REPUBLIKA.CO.ID, JAKARTA -- Menteri Sosial (Mensos) Tri Rismaharini mengatakan, penyaluran bansos harus tepat sasaran, yakni kepada masyarakat miskin, rentan dan terdampak pandemi Covid-19. Namun, proses penyaluran kerap terkendala persoalan data.
“Bantuan sosial bukan soal data semata, melainkan mengawal hingga sampai kepada penerima dan merupakan tugas yang tidak mudah sebab banyak masyarakat yang tidak tahu program bantuan tersebut,” ujar Risma dalam siaran persnya, Selasa (7/9).
Risma mengatakan, saat ini pihaknya sedang berupaya melakukan perbaikan sistem perbaikan bansos, terutama terkait data penerima. Menurutnya, perbaikan data itu adalah sesuatu yang sulit.
"Dimulai dari pembaruan Data Terpadu Kesejahteraan Sosial (DTKS), meng-cleansing data ganda, memadankan data dengan Nomor Induk Kependudukan (NIK)," kata Risma.
Untuk memastikan perbaikan data itu berhasil, lanjut dia, maka Pemerintah Daerah (Pemda) harus berperan aktif. Tapi, terdapat sejumlah Pemda yang bergerak lambat dan bahkan tidak peduli terkait data ini. Alhasil, bansos tidak tepat sasaran.
Bahkan, kata dia, ada pemda yang tidak melakukan pembaruan data selama 10 tahun lamanya. Tak heran, data di lapangan berbeda dengan data Dukcapil. Sebab, ada masyarakat yang sudah pindah ataupun meninggal dunia.
“Pernah suatu ketika saya diprotes masyarakat karena tidak menerima bantuan padahal sebelumnya menerima, setelah ditelusuri ternyata dia pindah alamat dan tidak menginformasikan pada ketua RT/RW setempat," ujarnya.
Risma menambahkan, untuk pengawasan penyaluran bansos, pihaknya bekerja sama dengan institusi atau lembaga negara lainnya. Di antaranya KPK, Kejaksaan Agung, BPK, BPKP, BI, OJK dan Bareskrim Polri.

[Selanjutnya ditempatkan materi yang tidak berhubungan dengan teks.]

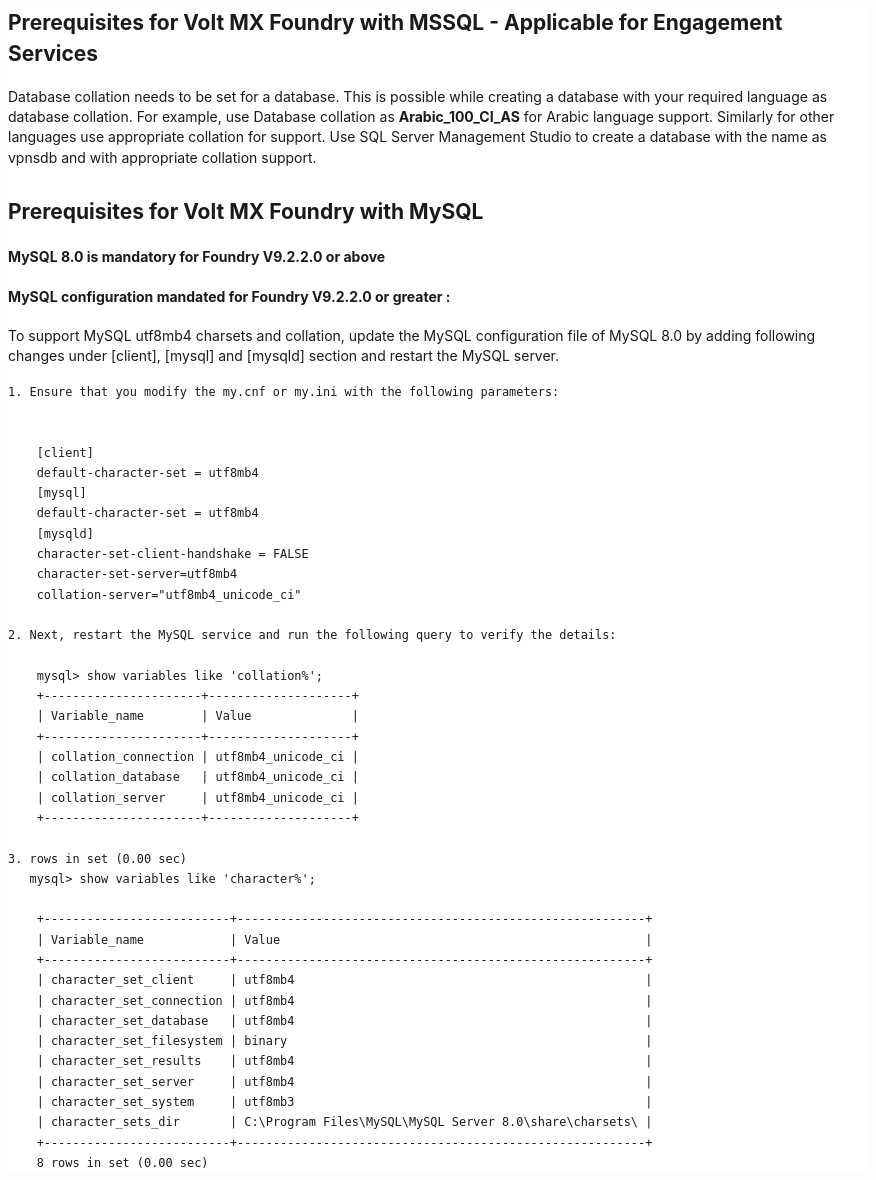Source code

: Prerequisites for Volt MX Foundry with MSSQL - Applicable for Engagement Services
--------------------------------------------------------------------------------

Database collation needs to be set for a database. This is possible while creating a database with your required language as database collation. For example, use Database collation as **Arabic\_100\_CI\_AS** for Arabic language support. Similarly for other languages use appropriate collation for support. Use SQL Server Management Studio to create a database with the name as vpnsdb and with appropriate collation support.

Prerequisites for Volt MX Foundry with MySQL
-------------------------------------------

#### MySQL 8.0 is mandatory for Foundry V9.2.2.0 or above

#### MySQL configuration mandated for Foundry V9.2.2.0 or greater :

To support MySQL utf8mb4 charsets and collation, update the MySQL configuration file of MySQL 8.0 by adding following changes under [client], [mysql] and [mysqld] section and restart the MySQL server.

```
1. Ensure that you modify the my.cnf or my.ini with the following parameters: 


    [client]
    default-character-set = utf8mb4
    [mysql]
    default-character-set = utf8mb4
    [mysqld]
    character-set-client-handshake = FALSE
    character-set-server=utf8mb4
    collation-server="utf8mb4_unicode_ci"

2. Next, restart the MySQL service and run the following query to verify the details:

    mysql> show variables like 'collation%';
    +----------------------+--------------------+
    | Variable_name        | Value              |
    +----------------------+--------------------+
    | collation_connection | utf8mb4_unicode_ci |
    | collation_database   | utf8mb4_unicode_ci |
    | collation_server     | utf8mb4_unicode_ci |
    +----------------------+--------------------+

3. rows in set (0.00 sec)
   mysql> show variables like 'character%';

    +--------------------------+---------------------------------------------------------+
    | Variable_name            | Value                                                   |
    +--------------------------+---------------------------------------------------------+
    | character_set_client     | utf8mb4                                                 |
    | character_set_connection | utf8mb4                                                 |
    | character_set_database   | utf8mb4                                                 |
    | character_set_filesystem | binary                                                  |
    | character_set_results    | utf8mb4                                                 |
    | character_set_server     | utf8mb4                                                 |
    | character_set_system     | utf8mb3                                                 |
    | character_sets_dir       | C:\Program Files\MySQL\MySQL Server 8.0\share\charsets\ |
    +--------------------------+---------------------------------------------------------+
    8 rows in set (0.00 sec)
```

Kerja sama itu diharapkan bisa mencegah aksi penyelewengan bansos. “Setiap bulan kami rutin menggelar pertemuan dengan institusi dan lembaga itu bertujuan untuk menyelesaikan bersama-sama sebab pikiran banyak orang lebih baik daripada pikiran kami sendiri," ucapnya.